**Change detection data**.
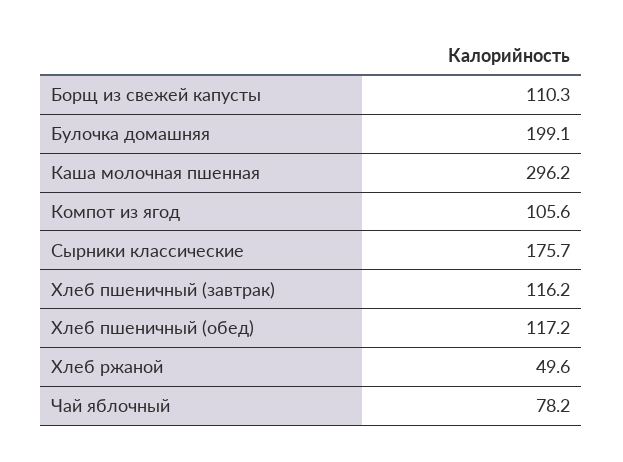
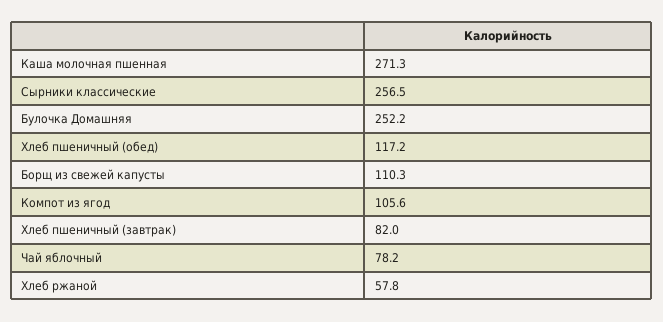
Булочка домашняя: 199.1 -> 252.2
Каша молочная пшенная: 296.2 -> 271.3
Сырники классические: 175.7 -> 256.5
Хлеб пшеничный (завтрак): 116.2 -> 82
Хлеб ржаной: 49.6 -> 57.8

**Exercise details**.
Please retype the records above exactly, but leave out any pictures.

**Answer to the problem**.
Булочка домашняя: 199.1 -> 252.2
Каша молочная пшенная: 296.2 -> 271.3
Сырники классические: 175.7 -> 256.5
Хлеб пшеничный (завтрак): 116.2 -> 82
Хлеб ржаной: 49.6 -> 57.8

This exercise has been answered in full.